Tim feels a shiver run down his spine. Paul winces and presses his lips.

“Everyone tried and did their best.” Max sighs deeply, looks around the room, and swallows uncomfortably. “Despite our very best joint effort we haven’t managed to make a new version suitable for production usage.”
How disingenuous is that? I put in a boatload of effort, as did Sally, but the rest … I mean what did Max ever contribute, besides talking with people? Me and Sally have been mostly taking over the past weeks as he was absent half the time.
Tim puts his chest out and raises his hand.
“Does this mean I’ll have to continue to keep the old version in the air for now?”
Max nods. He doesn’t seem half the man he was at the start. He looks pale, lifeless and shorter.

A recap

“Let me get this straight.” Paul says. “You have been working on the new version for the past couple of months. Max, you said initially that we could expect a first version after three months.”
Max looks down and away, Paul continues.
“You now had more than a full month extra, and are still unable to make the deadline and deliver something. Is that right?”
Tim sees hesitant nods around the room.
“It seems to me you are stagnant. What happened and more importantly: what’s holding you back?” Paul asks openly.
An awkward silence follows.

“Look, I finished all my tasks, I did all the work I was assigned.” Sally says.
Yeah, and me too.
“But there is no functional end product Sally.”
Sally opens her mouth, but then closes it again, and wrings her hands. Paul slowly looks around the room, waiting for anyone to speak up. When he finds his gaze is met with silence, he sighs and returns to Max.
“When could there be an actually working version?”
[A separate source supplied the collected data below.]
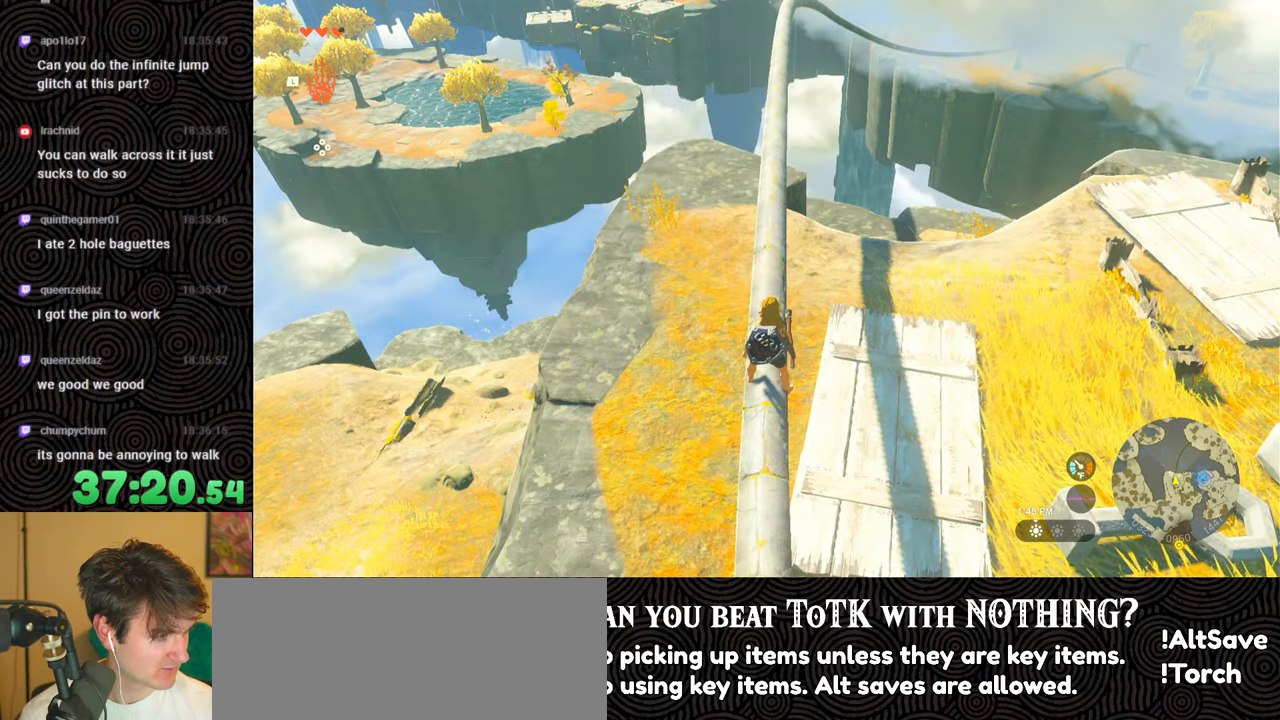
{"buttons": ["L2"], "left_stick": "center", "right_stick": "center", "events": []}
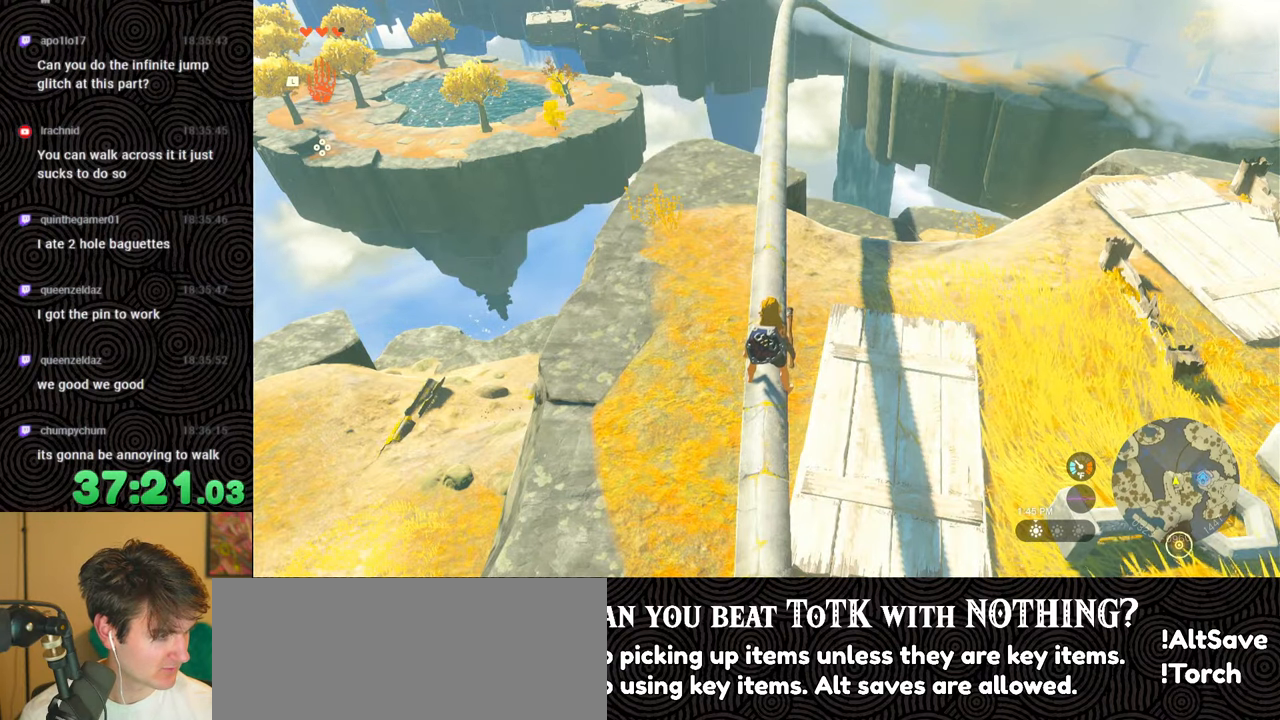
{"buttons": ["L2"], "left_stick": "center", "right_stick": "center", "events": []}
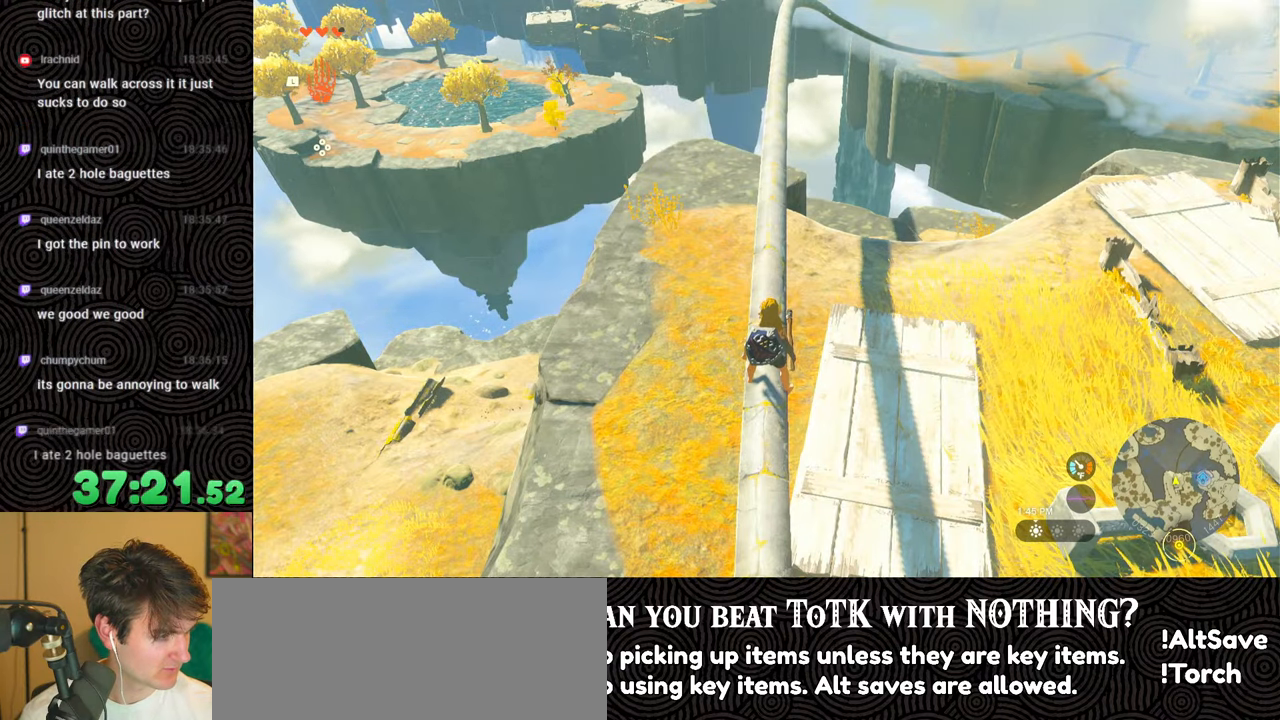
{"buttons": ["L2"], "left_stick": "center", "right_stick": "center", "events": []}
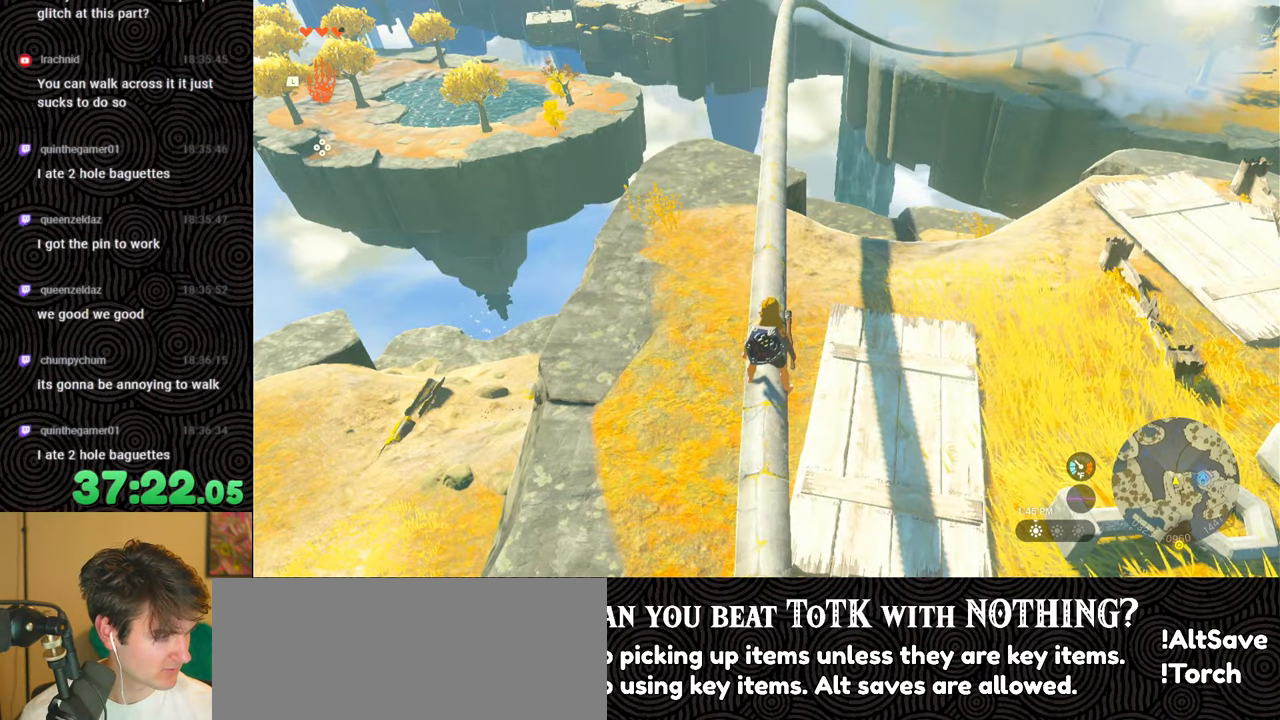
{"buttons": ["L2"], "left_stick": "center", "right_stick": "center", "events": []}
Max looks up and starts to stammer.
“Ehm … at this point it is hard to tell. I … I really think we first need to revise our plans.”
Yes, Max. Let’s have more meetings, make more plans, put them up on more boards and do six stand-ups a day. Dear lord.
“I am not happy with this. I mean, things can happen, but until recently, I had no idea we were going to miss the deadline.” Paul looks at Max.
“We did not intend to miss it.” Max responds.
“I understand, but I would have liked to have known this earlier.”
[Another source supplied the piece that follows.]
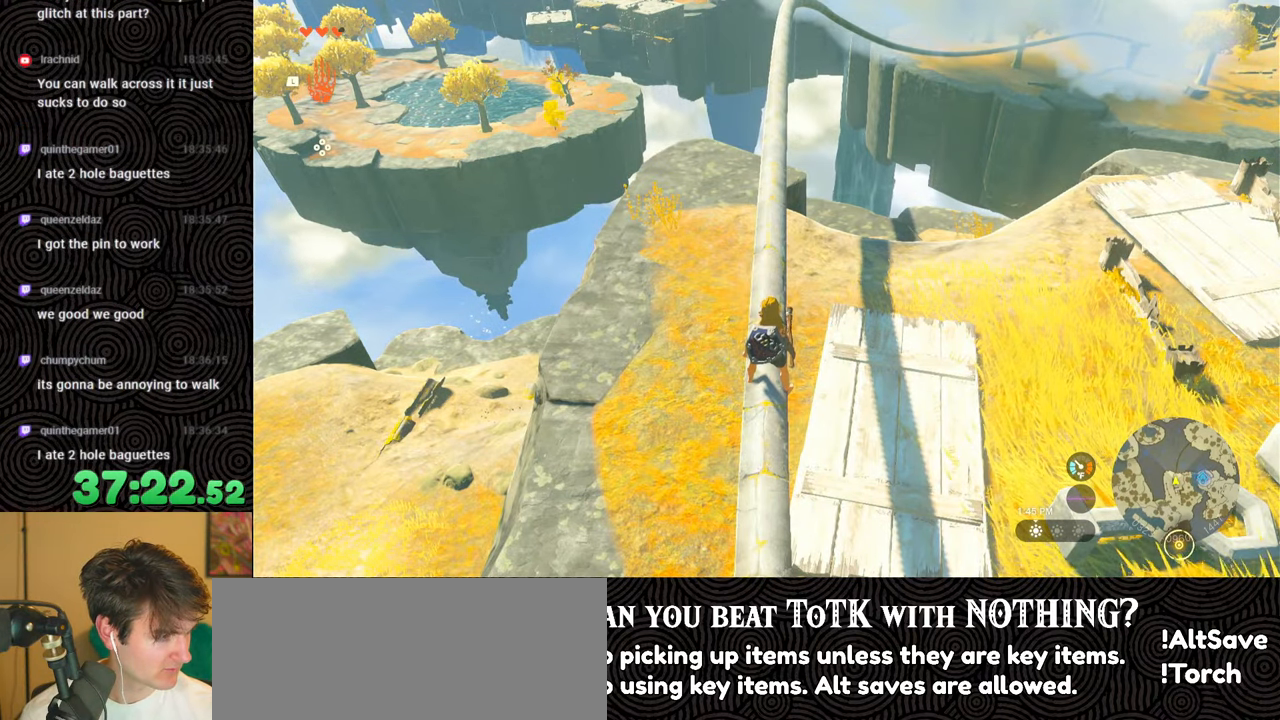
{"buttons": ["L2"], "left_stick": "center", "right_stick": "center", "events": [[134, "left_stick", "up"], [284, "left_stick", "center"]]}
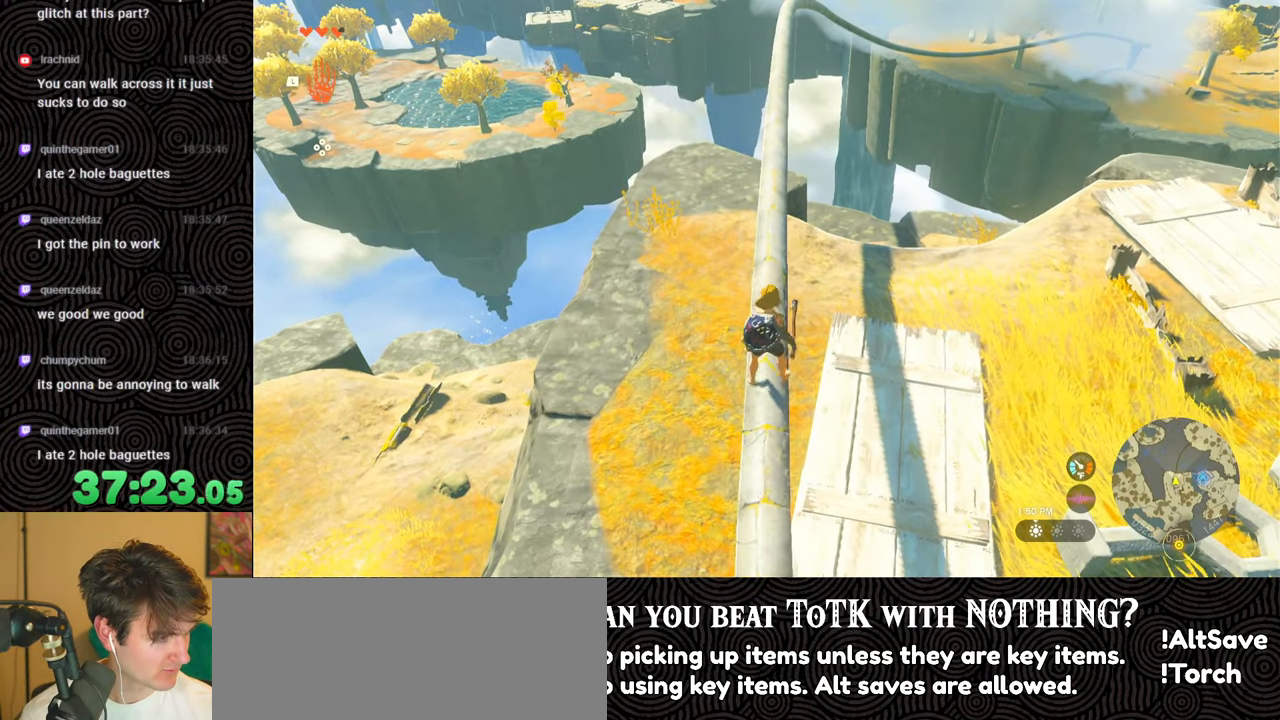
{"buttons": ["L2"], "left_stick": "center", "right_stick": "center", "events": []}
Then Bob, standing next to Tim, bursts out.
“Why do we keep talking about deadlines and stupid plans? Why does no one say a single word about Joseph!”
Paul turns around and looks surprised. Bob continues.
“He left because we failed him, we failed him as a team. But we never even talk about it. The moment he left the office everyone just pretended it was great working with him. One big happy goodbye party. It was the most awkward moment I ever experienced and we never even talked about it.”

“What is there to say? He just didn’t live up to the job. I doubt his presence would have made a difference for the end result today.” Sally responds bluntly.
“Shut up, just shut up!”
Bob walks out of the room. Alice and Tim make brief eye contact. You or me? Alice remains fixed, Tim walks after Bob.


Tim follows Bob outside. He sits down on a bench in front of the office building.
“Hey man, are you okay?”

“I liked him, I really liked Joseph. He helped me all the time.”
“I understand.”
“We chased him away. You know what’s even worse?”
“When I talk to other juniors in the company, they all seem to pity me.”
“Because when they hear I am at team Phoenix, they all give me the ‘poor you’ look.”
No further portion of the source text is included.